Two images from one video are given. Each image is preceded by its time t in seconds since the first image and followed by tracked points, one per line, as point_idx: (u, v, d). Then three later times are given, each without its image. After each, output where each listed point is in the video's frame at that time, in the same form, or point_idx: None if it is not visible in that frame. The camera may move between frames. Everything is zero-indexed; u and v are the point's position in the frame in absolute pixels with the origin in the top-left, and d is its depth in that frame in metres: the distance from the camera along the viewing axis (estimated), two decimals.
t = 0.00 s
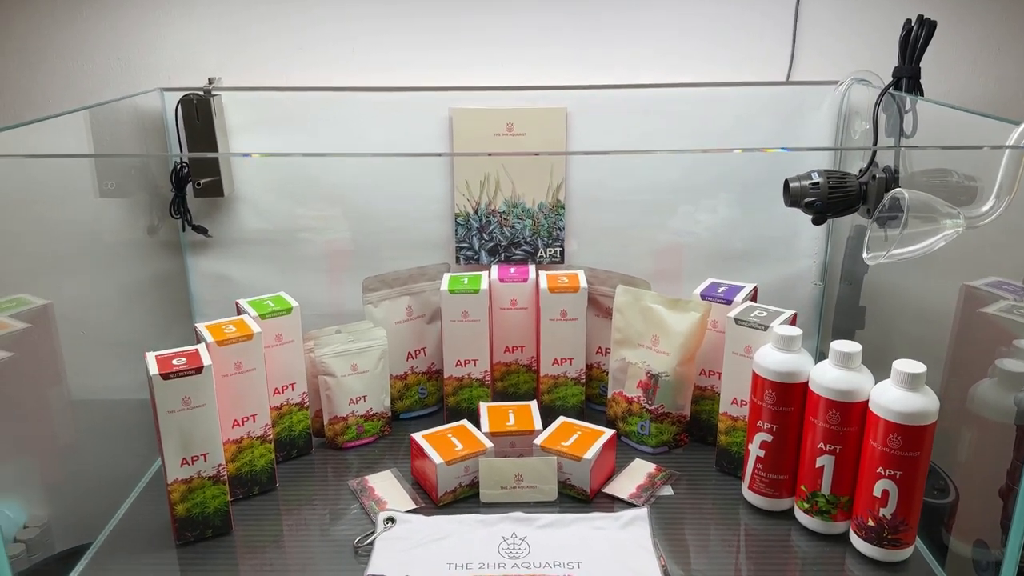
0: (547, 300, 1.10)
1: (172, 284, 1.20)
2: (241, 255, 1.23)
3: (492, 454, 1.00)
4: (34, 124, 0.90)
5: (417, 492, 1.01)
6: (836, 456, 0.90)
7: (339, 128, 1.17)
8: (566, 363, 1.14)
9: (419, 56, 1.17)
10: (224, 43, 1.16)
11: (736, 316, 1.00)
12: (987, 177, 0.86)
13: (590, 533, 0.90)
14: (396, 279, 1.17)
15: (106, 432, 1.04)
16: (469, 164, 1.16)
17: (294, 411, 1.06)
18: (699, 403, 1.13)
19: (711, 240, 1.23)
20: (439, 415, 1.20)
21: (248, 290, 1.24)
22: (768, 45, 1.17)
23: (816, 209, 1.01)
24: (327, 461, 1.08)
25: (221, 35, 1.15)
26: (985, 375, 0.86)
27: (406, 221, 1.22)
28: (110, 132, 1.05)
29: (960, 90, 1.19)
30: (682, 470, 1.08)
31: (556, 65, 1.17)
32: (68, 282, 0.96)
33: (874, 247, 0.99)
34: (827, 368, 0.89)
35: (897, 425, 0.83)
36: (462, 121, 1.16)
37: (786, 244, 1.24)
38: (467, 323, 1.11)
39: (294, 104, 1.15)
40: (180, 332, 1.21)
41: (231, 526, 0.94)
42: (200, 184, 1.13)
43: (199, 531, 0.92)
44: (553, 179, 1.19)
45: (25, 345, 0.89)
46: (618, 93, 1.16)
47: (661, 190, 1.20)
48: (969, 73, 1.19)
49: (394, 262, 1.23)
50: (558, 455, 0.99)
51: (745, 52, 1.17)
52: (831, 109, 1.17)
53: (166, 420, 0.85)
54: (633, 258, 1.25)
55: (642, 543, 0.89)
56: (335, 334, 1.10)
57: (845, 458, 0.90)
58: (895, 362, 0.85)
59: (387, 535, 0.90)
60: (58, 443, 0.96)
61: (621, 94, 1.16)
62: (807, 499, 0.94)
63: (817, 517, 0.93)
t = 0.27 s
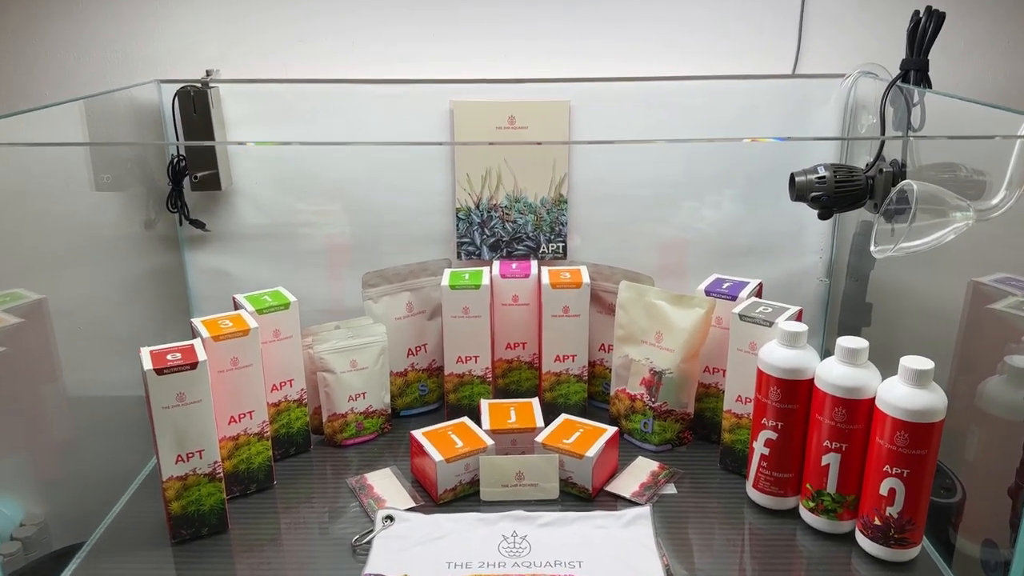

**EXERCISE AIM**
Transcribe exactly, and only, the lines from the one containing "30: (682, 470, 1.08)" through the last line of the records above, both included; leave out the pictures.

**ANSWER BOX**
30: (682, 470, 1.08)
31: (556, 65, 1.17)
32: (68, 282, 0.96)
33: (874, 247, 0.99)
34: (827, 368, 0.89)
35: (897, 425, 0.83)
36: (462, 121, 1.16)
37: (786, 244, 1.24)
38: (467, 323, 1.11)
39: (294, 104, 1.15)
40: (180, 332, 1.21)
41: (231, 526, 0.94)
42: (200, 184, 1.13)
43: (199, 531, 0.92)
44: (553, 179, 1.19)
45: (25, 345, 0.89)
46: (618, 93, 1.16)
47: (661, 190, 1.20)
48: (969, 73, 1.19)
49: (394, 262, 1.23)
50: (558, 455, 0.99)
51: (745, 52, 1.17)
52: (831, 109, 1.17)
53: (166, 420, 0.85)
54: (633, 258, 1.25)
55: (642, 543, 0.89)
56: (335, 334, 1.10)
57: (845, 458, 0.90)
58: (895, 362, 0.85)
59: (387, 535, 0.90)
60: (58, 443, 0.96)
61: (621, 94, 1.16)
62: (807, 499, 0.94)
63: (817, 517, 0.93)
t = 0.27 s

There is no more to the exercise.